Written task:
Give the lines of the listing below as a Markdown table with the columns "Row" and "Line", numbering each line and leaving out any blank lines.

++++ Provided information

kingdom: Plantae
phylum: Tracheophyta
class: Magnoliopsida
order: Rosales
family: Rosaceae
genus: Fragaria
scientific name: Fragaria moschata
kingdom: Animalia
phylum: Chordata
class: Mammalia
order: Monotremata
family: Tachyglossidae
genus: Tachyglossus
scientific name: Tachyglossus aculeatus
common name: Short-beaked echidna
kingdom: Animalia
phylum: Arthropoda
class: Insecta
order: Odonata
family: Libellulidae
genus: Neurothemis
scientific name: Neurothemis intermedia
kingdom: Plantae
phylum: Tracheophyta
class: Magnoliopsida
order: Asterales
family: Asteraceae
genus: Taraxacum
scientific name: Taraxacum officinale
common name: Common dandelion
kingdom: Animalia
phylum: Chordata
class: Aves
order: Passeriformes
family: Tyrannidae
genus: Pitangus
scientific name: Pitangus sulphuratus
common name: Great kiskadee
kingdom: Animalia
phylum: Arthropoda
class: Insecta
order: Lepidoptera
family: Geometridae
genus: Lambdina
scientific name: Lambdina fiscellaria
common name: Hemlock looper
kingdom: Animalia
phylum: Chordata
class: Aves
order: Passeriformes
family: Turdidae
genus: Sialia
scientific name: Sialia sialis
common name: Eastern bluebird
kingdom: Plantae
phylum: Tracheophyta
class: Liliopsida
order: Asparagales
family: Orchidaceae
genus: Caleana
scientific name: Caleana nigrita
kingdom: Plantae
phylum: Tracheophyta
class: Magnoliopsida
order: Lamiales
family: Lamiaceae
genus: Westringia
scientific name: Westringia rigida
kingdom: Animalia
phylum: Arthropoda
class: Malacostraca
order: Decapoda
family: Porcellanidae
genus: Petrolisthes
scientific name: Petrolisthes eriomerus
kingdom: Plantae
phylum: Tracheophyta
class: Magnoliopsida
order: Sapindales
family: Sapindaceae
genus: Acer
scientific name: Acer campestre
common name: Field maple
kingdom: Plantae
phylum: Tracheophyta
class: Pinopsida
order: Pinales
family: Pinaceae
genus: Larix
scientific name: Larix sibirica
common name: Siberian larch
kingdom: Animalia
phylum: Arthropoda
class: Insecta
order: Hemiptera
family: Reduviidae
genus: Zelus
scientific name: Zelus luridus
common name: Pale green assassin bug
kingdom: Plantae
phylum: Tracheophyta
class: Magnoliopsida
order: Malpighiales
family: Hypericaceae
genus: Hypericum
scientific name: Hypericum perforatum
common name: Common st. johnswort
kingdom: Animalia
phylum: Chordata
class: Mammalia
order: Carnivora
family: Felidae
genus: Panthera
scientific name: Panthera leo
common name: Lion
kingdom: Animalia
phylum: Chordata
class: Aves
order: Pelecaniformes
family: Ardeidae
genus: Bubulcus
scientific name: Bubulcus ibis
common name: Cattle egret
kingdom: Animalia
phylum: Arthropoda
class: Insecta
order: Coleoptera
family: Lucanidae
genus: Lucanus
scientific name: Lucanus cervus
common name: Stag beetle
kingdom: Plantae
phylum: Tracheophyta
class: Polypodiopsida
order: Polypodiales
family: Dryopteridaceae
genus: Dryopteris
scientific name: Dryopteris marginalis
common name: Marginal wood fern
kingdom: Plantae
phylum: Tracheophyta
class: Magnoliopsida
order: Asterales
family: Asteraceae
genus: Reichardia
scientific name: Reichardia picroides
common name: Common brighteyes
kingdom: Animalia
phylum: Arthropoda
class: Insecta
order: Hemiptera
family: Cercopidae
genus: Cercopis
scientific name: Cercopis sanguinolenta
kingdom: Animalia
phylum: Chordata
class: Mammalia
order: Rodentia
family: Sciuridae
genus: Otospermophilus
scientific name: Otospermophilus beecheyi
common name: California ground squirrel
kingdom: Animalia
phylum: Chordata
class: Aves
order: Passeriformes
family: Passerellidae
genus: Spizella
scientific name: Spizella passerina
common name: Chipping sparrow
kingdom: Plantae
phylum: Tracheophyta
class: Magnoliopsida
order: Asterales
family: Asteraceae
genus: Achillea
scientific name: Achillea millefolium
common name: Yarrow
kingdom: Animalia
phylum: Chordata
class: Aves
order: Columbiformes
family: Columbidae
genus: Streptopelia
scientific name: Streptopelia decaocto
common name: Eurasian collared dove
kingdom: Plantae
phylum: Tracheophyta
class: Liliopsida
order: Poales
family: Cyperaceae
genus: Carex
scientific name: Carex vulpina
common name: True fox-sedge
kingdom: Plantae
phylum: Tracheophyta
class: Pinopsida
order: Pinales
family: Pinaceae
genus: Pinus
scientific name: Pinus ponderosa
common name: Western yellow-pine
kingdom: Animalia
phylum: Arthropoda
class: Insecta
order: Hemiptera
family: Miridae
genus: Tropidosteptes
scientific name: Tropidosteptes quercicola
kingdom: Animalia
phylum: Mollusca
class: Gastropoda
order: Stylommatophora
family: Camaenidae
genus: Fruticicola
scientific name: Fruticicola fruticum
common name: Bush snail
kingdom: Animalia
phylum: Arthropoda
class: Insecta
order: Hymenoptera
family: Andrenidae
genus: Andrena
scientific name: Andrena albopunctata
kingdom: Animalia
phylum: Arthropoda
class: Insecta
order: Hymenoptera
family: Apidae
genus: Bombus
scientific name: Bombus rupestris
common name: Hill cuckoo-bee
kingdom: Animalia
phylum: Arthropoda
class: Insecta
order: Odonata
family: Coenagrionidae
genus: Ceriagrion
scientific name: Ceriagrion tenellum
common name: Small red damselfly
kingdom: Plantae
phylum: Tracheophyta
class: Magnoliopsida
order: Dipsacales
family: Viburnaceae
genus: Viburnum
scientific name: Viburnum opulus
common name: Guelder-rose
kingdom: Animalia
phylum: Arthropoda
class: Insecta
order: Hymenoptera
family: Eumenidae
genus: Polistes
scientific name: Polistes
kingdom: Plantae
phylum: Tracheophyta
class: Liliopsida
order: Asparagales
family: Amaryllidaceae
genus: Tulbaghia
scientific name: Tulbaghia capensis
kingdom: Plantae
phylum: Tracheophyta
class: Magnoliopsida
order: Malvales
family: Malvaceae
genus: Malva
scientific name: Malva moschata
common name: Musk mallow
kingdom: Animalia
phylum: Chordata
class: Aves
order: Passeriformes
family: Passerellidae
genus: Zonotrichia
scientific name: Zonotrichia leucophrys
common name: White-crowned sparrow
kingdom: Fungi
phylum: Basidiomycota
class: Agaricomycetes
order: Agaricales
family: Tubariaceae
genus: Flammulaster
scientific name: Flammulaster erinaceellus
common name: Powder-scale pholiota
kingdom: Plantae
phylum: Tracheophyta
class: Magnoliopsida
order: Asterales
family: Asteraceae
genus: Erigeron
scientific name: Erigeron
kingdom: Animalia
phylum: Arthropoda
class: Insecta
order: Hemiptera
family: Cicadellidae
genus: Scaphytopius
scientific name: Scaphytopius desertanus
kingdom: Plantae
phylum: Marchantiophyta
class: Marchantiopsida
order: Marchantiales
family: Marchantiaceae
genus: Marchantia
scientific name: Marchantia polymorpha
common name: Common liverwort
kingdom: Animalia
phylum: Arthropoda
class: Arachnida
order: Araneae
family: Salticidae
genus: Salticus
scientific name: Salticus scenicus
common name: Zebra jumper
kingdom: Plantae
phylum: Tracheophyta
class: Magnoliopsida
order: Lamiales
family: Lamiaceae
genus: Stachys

++++++++

Final answer:
| Row | Line |
|---|---|
| 1 | kingdom: Plantae |
| 2 | phylum: Tracheophyta |
| 3 | class: Magnoliopsida |
| 4 | order: Rosales |
| 5 | family: Rosaceae |
| 6 | genus: Fragaria |
| 7 | scientific name: Fragaria moschata |
| 8 | kingdom: Animalia |
| 9 | phylum: Chordata |
| 10 | class: Mammalia |
| 11 | order: Monotremata |
| 12 | family: Tachyglossidae |
| 13 | genus: Tachyglossus |
| 14 | scientific name: Tachyglossus aculeatus |
| 15 | common name: Short-beaked echidna |
| 16 | kingdom: Animalia |
| 17 | phylum: Arthropoda |
| 18 | class: Insecta |
| 19 | order: Odonata |
| 20 | family: Libellulidae |
| 21 | genus: Neurothemis |
| 22 | scientific name: Neurothemis intermedia |
| 23 | kingdom: Plantae |
| 24 | phylum: Tracheophyta |
| 25 | class: Magnoliopsida |
| 26 | order: Asterales |
| 27 | family: Asteraceae |
| 28 | genus: Taraxacum |
| 29 | scientific name: Taraxacum officinale |
| 30 | common name: Common dandelion |
| 31 | kingdom: Animalia |
| 32 | phylum: Chordata |
| 33 | class: Aves |
| 34 | order: Passeriformes |
| 35 | family: Tyrannidae |
| 36 | genus: Pitangus |
| 37 | scientific name: Pitangus sulphuratus |
| 38 | common name: Great kiskadee |
| 39 | kingdom: Animalia |
| 40 | phylum: Arthropoda |
| 41 | class: Insecta |
| 42 | order: Lepidoptera |
| 43 | family: Geometridae |
| 44 | genus: Lambdina |
| 45 | scientific name: Lambdina fiscellaria |
| 46 | common name: Hemlock looper |
| 47 | kingdom: Animalia |
| 48 | phylum: Chordata |
| 49 | class: Aves |
| 50 | order: Passeriformes |
| 51 | family: Turdidae |
| 52 | genus: Sialia |
| 53 | scientific name: Sialia sialis |
| 54 | common name: Eastern bluebird |
| 55 | kingdom: Plantae |
| 56 | phylum: Tracheophyta |
| 57 | class: Liliopsida |
| 58 | order: Asparagales |
| 59 | family: Orchidaceae |
| 60 | genus: Caleana |
| 61 | scientific name: Caleana nigrita |
| 62 | kingdom: Plantae |
| 63 | phylum: Tracheophyta |
| 64 | class: Magnoliopsida |
| 65 | order: Lamiales |
| 66 | family: Lamiaceae |
| 67 | genus: Westringia |
| 68 | scientific name: Westringia rigida |
| 69 | kingdom: Animalia |
| 70 | phylum: Arthropoda |
| 71 | class: Malacostraca |
| 72 | order: Decapoda |
| 73 | family: Porcellanidae |
| 74 | genus: Petrolisthes |
| 75 | scientific name: Petrolisthes eriomerus |
| 76 | kingdom: Plantae |
| 77 | phylum: Tracheophyta |
| 78 | class: Magnoliopsida |
| 79 | order: Sapindales |
| 80 | family: Sapindaceae |
| 81 | genus: Acer |
| 82 | scientific name: Acer campestre |
| 83 | common name: Field maple |
| 84 | kingdom: Plantae |
| 85 | phylum: Tracheophyta |
| 86 | class: Pinopsida |
| 87 | order: Pinales |
| 88 | family: Pinaceae |
| 89 | genus: Larix |
| 90 | scientific name: Larix sibirica |
| 91 | common name: Siberian larch |
| 92 | kingdom: Animalia |
| 93 | phylum: Arthropoda |
| 94 | class: Insecta |
| 95 | order: Hemiptera |
| 96 | family: Reduviidae |
| 97 | genus: Zelus |
| 98 | scientific name: Zelus luridus |
| 99 | common name: Pale green assassin bug |
| 100 | kingdom: Plantae |
| 101 | phylum: Tracheophyta |
| 102 | class: Magnoliopsida |
| 103 | order: Malpighiales |
| 104 | family: Hypericaceae |
| 105 | genus: Hypericum |
| 106 | scientific name: Hypericum perforatum |
| 107 | common name: Common st. johnswort |
| 108 | kingdom: Animalia |
| 109 | phylum: Chordata |
| 110 | class: Mammalia |
| 111 | order: Carnivora |
| 112 | family: Felidae |
| 113 | genus: Panthera |
| 114 | scientific name: Panthera leo |
| 115 | common name: Lion |
| 116 | kingdom: Animalia |
| 117 | phylum: Chordata |
| 118 | class: Aves |
| 119 | order: Pelecaniformes |
| 120 | family: Ardeidae |
| 121 | genus: Bubulcus |
| 122 | scientific name: Bubulcus ibis |
| 123 | common name: Cattle egret |
| 124 | kingdom: Animalia |
| 125 | phylum: Arthropoda |
| 126 | class: Insecta |
| 127 | order: Coleoptera |
| 128 | family: Lucanidae |
| 129 | genus: Lucanus |
| 130 | scientific name: Lucanus cervus |
| 131 | common name: Stag beetle |
| 132 | kingdom: Plantae |
| 133 | phylum: Tracheophyta |
| 134 | class: Polypodiopsida |
| 135 | order: Polypodiales |
| 136 | family: Dryopteridaceae |
| 137 | genus: Dryopteris |
| 138 | scientific name: Dryopteris marginalis |
| 139 | common name: Marginal wood fern |
| 140 | kingdom: Plantae |
| 141 | phylum: Tracheophyta |
| 142 | class: Magnoliopsida |
| 143 | order: Asterales |
| 144 | family: Asteraceae |
| 145 | genus: Reichardia |
| 146 | scientific name: Reichardia picroides |
| 147 | common name: Common brighteyes |
| 148 | kingdom: Animalia |
| 149 | phylum: Arthropoda |
| 150 | class: Insecta |
| 151 | order: Hemiptera |
| 152 | family: Cercopidae |
| 153 | genus: Cercopis |
| 154 | scientific name: Cercopis sanguinolenta |
| 155 | kingdom: Animalia |
| 156 | phylum: Chordata |
| 157 | class: Mammalia |
| 158 | order: Rodentia |
| 159 | family: Sciuridae |
| 160 | genus: Otospermophilus |
| 161 | scientific name: Otospermophilus beecheyi |
| 162 | common name: California ground squirrel |
| 163 | kingdom: Animalia |
| 164 | phylum: Chordata |
| 165 | class: Aves |
| 166 | order: Passeriformes |
| 167 | family: Passerellidae |
| 168 | genus: Spizella |
| 169 | scientific name: Spizella passerina |
| 170 | common name: Chipping sparrow |
| 171 | kingdom: Plantae |
| 172 | phylum: Tracheophyta |
| 173 | class: Magnoliopsida |
| 174 | order: Asterales |
| 175 | family: Asteraceae |
| 176 | genus: Achillea |
| 177 | scientific name: Achillea millefolium |
| 178 | common name: Yarrow |
| 179 | kingdom: Animalia |
| 180 | phylum: Chordata |
| 181 | class: Aves |
| 182 | order: Columbiformes |
| 183 | family: Columbidae |
| 184 | genus: Streptopelia |
| 185 | scientific name: Streptopelia decaocto |
| 186 | common name: Eurasian collared dove |
| 187 | kingdom: Plantae |
| 188 | phylum: Tracheophyta |
| 189 | class: Liliopsida |
| 190 | order: Poales |
| 191 | family: Cyperaceae |
| 192 | genus: Carex |
| 193 | scientific name: Carex vulpina |
| 194 | common name: True fox-sedge |
| 195 | kingdom: Plantae |
| 196 | phylum: Tracheophyta |
| 197 | class: Pinopsida |
| 198 | order: Pinales |
| 199 | family: Pinaceae |
| 200 | genus: Pinus |
| 201 | scientific name: Pinus ponderosa |
| 202 | common name: Western yellow-pine |
| 203 | kingdom: Animalia |
| 204 | phylum: Arthropoda |
| 205 | class: Insecta |
| 206 | order: Hemiptera |
| 207 | family: Miridae |
| 208 | genus: Tropidosteptes |
| 209 | scientific name: Tropidosteptes quercicola |
| 210 | kingdom: Animalia |
| 211 | phylum: Mollusca |
| 212 | class: Gastropoda |
| 213 | order: Stylommatophora |
| 214 | family: Camaenidae |
| 215 | genus: Fruticicola |
| 216 | scientific name: Fruticicola fruticum |
| 217 | common name: Bush snail |
| 218 | kingdom: Animalia |
| 219 | phylum: Arthropoda |
| 220 | class: Insecta |
| 221 | order: Hymenoptera |
| 222 | family: Andrenidae |
| 223 | genus: Andrena |
| 224 | scientific name: Andrena albopunctata |
| 225 | kingdom: Animalia |
| 226 | phylum: Arthropoda |
| 227 | class: Insecta |
| 228 | order: Hymenoptera |
| 229 | family: Apidae |
| 230 | genus: Bombus |
| 231 | scientific name: Bombus rupestris |
| 232 | common name: Hill cuckoo-bee |
| 233 | kingdom: Animalia |
| 234 | phylum: Arthropoda |
| 235 | class: Insecta |
| 236 | order: Odonata |
| 237 | family: Coenagrionidae |
| 238 | genus: Ceriagrion |
| 239 | scientific name: Ceriagrion tenellum |
| 240 | common name: Small red damselfly |
| 241 | kingdom: Plantae |
| 242 | phylum: Tracheophyta |
| 243 | class: Magnoliopsida |
| 244 | order: Dipsacales |
| 245 | family: Viburnaceae |
| 246 | genus: Viburnum |
| 247 | scientific name: Viburnum opulus |
| 248 | common name: Guelder-rose |
| 249 | kingdom: Animalia |
| 250 | phylum: Arthropoda |
| 251 | class: Insecta |
| 252 | order: Hymenoptera |
| 253 | family: Eumenidae |
| 254 | genus: Polistes |
| 255 | scientific name: Polistes |
| 256 | kingdom: Plantae |
| 257 | phylum: Tracheophyta |
| 258 | class: Liliopsida |
| 259 | order: Asparagales |
| 260 | family: Amaryllidaceae |
| 261 | genus: Tulbaghia |
| 262 | scientific name: Tulbaghia capensis |
| 263 | kingdom: Plantae |
| 264 | phylum: Tracheophyta |
| 265 | class: Magnoliopsida |
| 266 | order: Malvales |
| 267 | family: Malvaceae |
| 268 | genus: Malva |
| 269 | scientific name: Malva moschata |
| 270 | common name: Musk mallow |
| 271 | kingdom: Animalia |
| 272 | phylum: Chordata |
| 273 | class: Aves |
| 274 | order: Passeriformes |
| 275 | family: Passerellidae |
| 276 | genus: Zonotrichia |
| 277 | scientific name: Zonotrichia leucophrys |
| 278 | common name: White-crowned sparrow |
| 279 | kingdom: Fungi |
| 280 | phylum: Basidiomycota |
| 281 | class: Agaricomycetes |
| 282 | order: Agaricales |
| 283 | family: Tubariaceae |
| 284 | genus: Flammulaster |
| 285 | scientific name: Flammulaster erinaceellus |
| 286 | common name: Powder-scale pholiota |
| 287 | kingdom: Plantae |
| 288 | phylum: Tracheophyta |
| 289 | class: Magnoliopsida |
| 290 | order: Asterales |
| 291 | family: Asteraceae |
| 292 | genus: Erigeron |
| 293 | scientific name: Erigeron |
| 294 | kingdom: Animalia |
| 295 | phylum: Arthropoda |
| 296 | class: Insecta |
| 297 | order: Hemiptera |
| 298 | family: Cicadellidae |
| 299 | genus: Scaphytopius |
| 300 | scientific name: Scaphytopius desertanus |
| 301 | kingdom: Plantae |
| 302 | phylum: Marchantiophyta |
| 303 | class: Marchantiopsida |
| 304 | order: Marchantiales |
| 305 | family: Marchantiaceae |
| 306 | genus: Marchantia |
| 307 | scientific name: Marchantia polymorpha |
| 308 | common name: Common liverwort |
| 309 | kingdom: Animalia |
| 310 | phylum: Arthropoda |
| 311 | class: Arachnida |
| 312 | order: Araneae |
| 313 | family: Salticidae |
| 314 | genus: Salticus |
| 315 | scientific name: Salticus scenicus |
| 316 | common name: Zebra jumper |
| 317 | kingdom: Plantae |
| 318 | phylum: Tracheophyta |
| 319 | class: Magnoliopsida |
| 320 | order: Lamiales |
| 321 | family: Lamiaceae |
| 322 | genus: Stachys |